According to Rutgers University's Center for American Women in Politics (CAWP), there are 14 women in the U.S. Senate and 65 in the House of Representatives. Only 79 women hold statewide elected executive and currently eight states have women governors.

"Women have significantly increased their numbers among state government officials over the past several decades," said Susan J. Carroll a senior scholar at CAWP. "However, despite a recent increase in the number of women governors, women's overall increase in women elected to office has slowed, especially at the statewide elective and state legislative levels. Findings such as these suggest that the future for women in state government will depend, at least in part, upon the strength of efforts to actively recruit women for both elected and appointed positions."

The College of Arts and Letters at San Diego State University (SDSU), in cooperation with its Women's Studies and Political Science Departments, is taking action on this matter and presenting "Women in Politics: Electing to Lead" during SDSU Month this March. The three-day nonpartisan event is a high-caliber political training program geared toward teaching women the skills necessary to obtain elective office.
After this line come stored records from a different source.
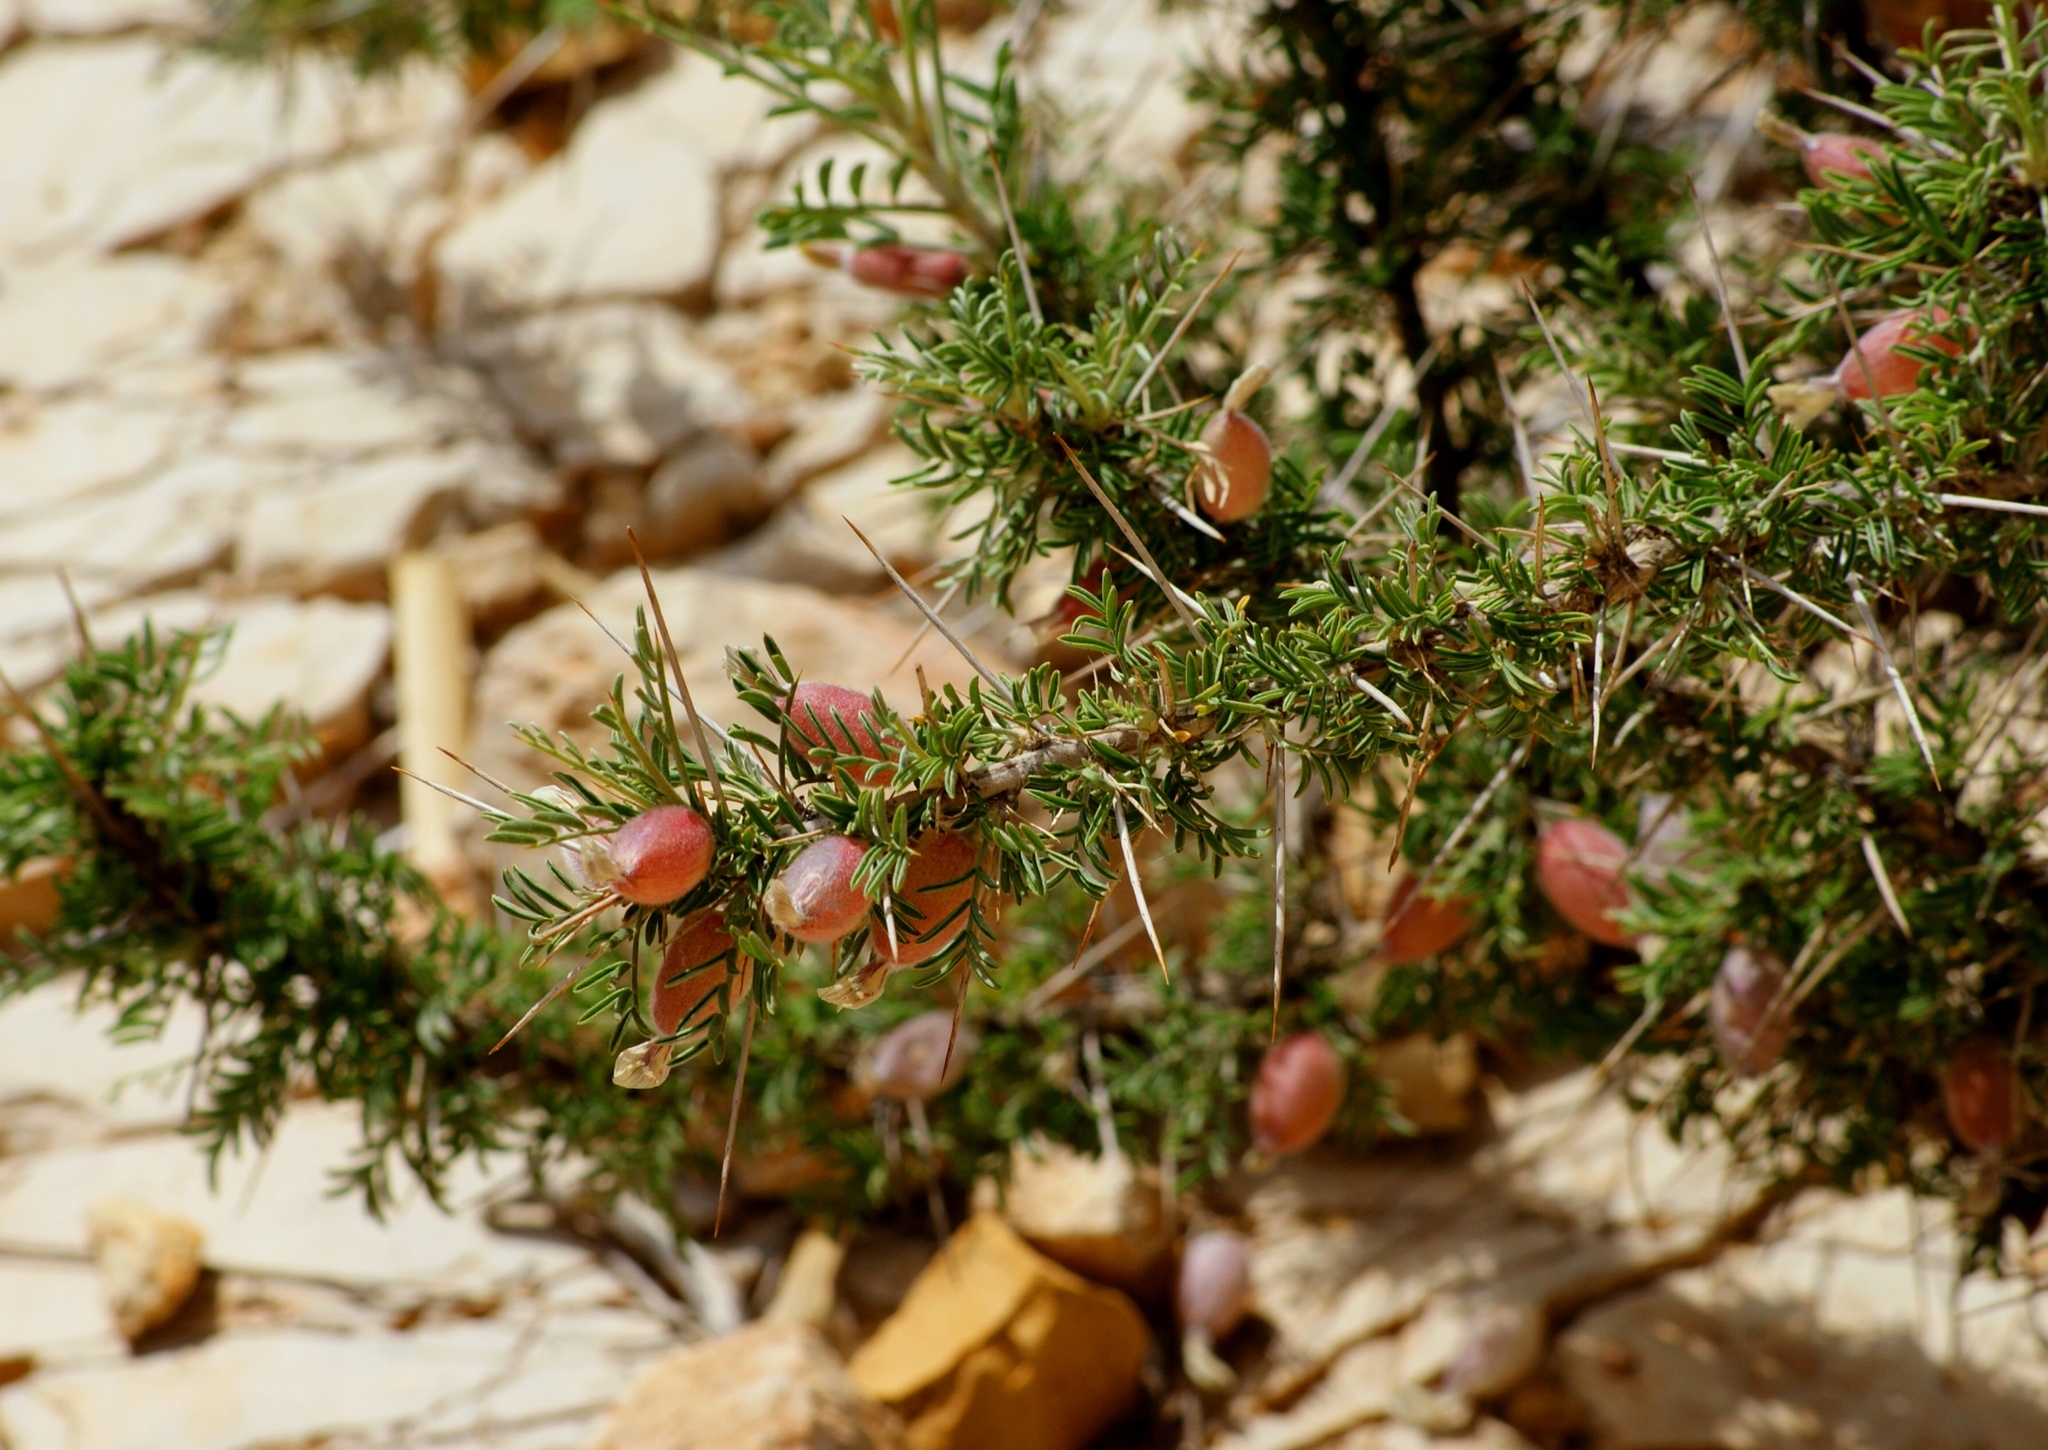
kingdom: Plantae
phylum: Tracheophyta
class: Magnoliopsida
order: Fabales
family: Fabaceae
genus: Astragalus
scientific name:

Backed by an honorary committee that includes more than 50 women who are current or former office holders from throughout the state, the Women in Politics program is geared to educate women who are considering a career in public service, as well as furthering the education of those who are already office holders.

With topics ranging from developing a campaign strategy to fundraising to campaign laws, participants will leave the program with the knowledge to run for office, or work in the business of politics, in the future. Making this program stand out from others is the "Mastery of the Media" class in which women will be given the skills to handle television, radio, public forums, debates and press conferences.

Here in San Diego County, there are almost 40 women elected to positions at the local, state and federal level (this does not include school and other special districts). Within the 18 cities that make up the county, all but one has at least one woman on the City Council.

Future gains may very well depend upon the strength of efforts to actively recruit women for elective positions. Many women find themselves volunteering for campaigns or political groups but are unaware of the professional opportunities that are available to them. San Diego State University believes this training will contribute to the recruitment of women who are interested in the political process and are looking to make a contribution to public service.